L’Église à notre époque

La France a une particularité unique à la date d’aujourd’hui, d’avoir organisé en son sein la séparation de l’Église et de l’État, créant de ce fait une notion particulière que l’on appelle la laïcité. Cette séparation s’est faite dans la violence et a provoqué un profond clivage au sein de la population qui se manifeste encore de nos jours par des positions extrémistes des deux bords. En effet, selon les périodes, certains religieux tentent d’imposer leurs vues afin d’infléchir la conception de laïcité à leur avantage et à d’autres, ce sont les athées qui font de même.
Les modérés, désireux de voir respectés les choix des uns et des autres sont souvent pris en otages dans ces luttes. J’ai déjà étudié la laïcité dans deux autres textes, aussi je n’y reviendrai pas ici.

Dans le cadre de la loi de séparation de l’Église et de l’État, dite loi de 1905, est proposé un statut spécifique pour les associations dont l’objectif est une pratique religieuse exclusive. Contrairement aux associations déclarées, qui relève de la loi de 1901, l’association cultuelle a, comme son nom l’indique, comme seul objet d’organiser des cultes. Cependant, la loi prévoit que ce qui s’avère nécessaire à l’organisation des cultes soit prévu et couvert par cette loi, c’est-à-dire la prise en charge des officiants (ministres du culte), de leur formation et des locaux les accueillant et de ceux où se déroulent les cultes. Dans ce cadre très restrictif, la loi accorde des avantages non négligeables à ces associations, comme le droit de recevoir des dons notariés et des legs et l’exonération de taxe foncière pour les bâtiments cités ci-dessus. En contrepartie, ces associations sont soumises à des obligations. Prouver qu’elles sont représentatives de la communauté sociale où elles exercent et faire preuve d’une totale transparence financière. La représentativité minimale est imposé par un quota de membres déclarés et nommément désignés en fonction du nombre d’habitants de la zone géographique considérée. La transparence financière exige de faire vérifier et de publier les comptes.

Mais quand on parle d’Église de façon plus générale, c’est la structure de la communauté ecclésiale qui est désignée, avec comme référence celle du culte catholique. Or, cette institution a pris, au cours des siècles, des positions religieuses et politiques qui ont fortement altéré son image chez beaucoup. De ce fait, ce terme tend à provoquer un rejet quasi systématique, mais il faut surmonter cela car il ne faut pas mettre tout le monde dans le même panier. En effet, si vous perdez un proche dans un accident de voiture, vous ne considérerez pas systématiquement la voiture comme un instrument mortifère. Par contre, vous serez plus prudent quant à son usage et à ceux à qui vous vous confiez quand ils vous proposeront de vous emmener.

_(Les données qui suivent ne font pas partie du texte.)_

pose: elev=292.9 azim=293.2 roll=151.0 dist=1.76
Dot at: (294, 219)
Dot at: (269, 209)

Que dire du catharisme aujourd’hui ?

Bien des gens se sont intéressés au catharisme au cours des siècles et s’y intéressent encore aujourd’hui sans pour autant avoir la même vision de ce qu’il est.
Ainsi certains n’y voient qu’un corps mort que l’on dissèque à l’envi, mais dont la forme d’apparition médiévale ne saurait laisser imaginer une quelconque résurgence moderne. Et encore je ne parle pas ici de ceux qui essaient de prétendre à sa non-existence !
Il en est qui n’y voient qu’une sorte de philosophie non violente, n’en retenant que les principes spirituels sans tenir compte de la pratique rituelle et sacramentelle.
D’autres considèrent que cette religion n’est plus adaptée aux hommes de notre époque et que l’on doit s’en tenir à une pratique spirituelle intellectuelle et individuelle.
En fait, bien peu nombreux sont ceux qui pensent que le catharisme a toujours sa place dans notre société ; mais il y en a !

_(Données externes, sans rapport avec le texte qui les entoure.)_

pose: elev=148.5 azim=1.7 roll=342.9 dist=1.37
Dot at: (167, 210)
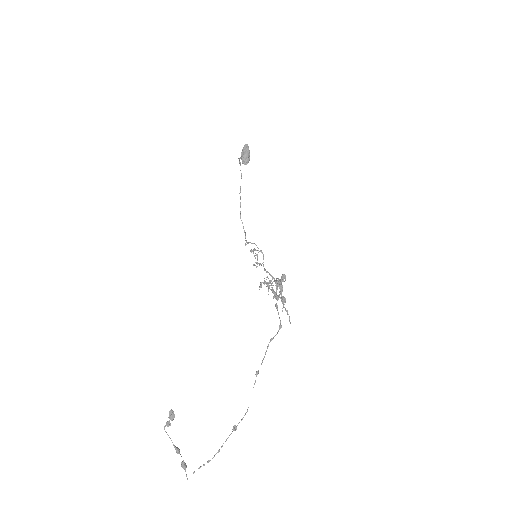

Les historiens qui s’abstiennent volontairement et vigoureusement de chercher à comprendre les racines et l’origine du catharisme, ne peuvent d’évidence l’imaginer se remettre en ordre de marche aujourd’hui. Comme le chimpanzé voyant son reflet dans un miroir va considérer qu’il est en face d’un congénère, faute d’avoir la maturité intellectuelle suffisante pour comprendre ce qu’il voit, ils sont partiellement aveuglés par les limites qu’ils s’imposent au nom d’une prétendue objectivité qui n’existe que dans leur conception autocentrée de leur exercice professionnel.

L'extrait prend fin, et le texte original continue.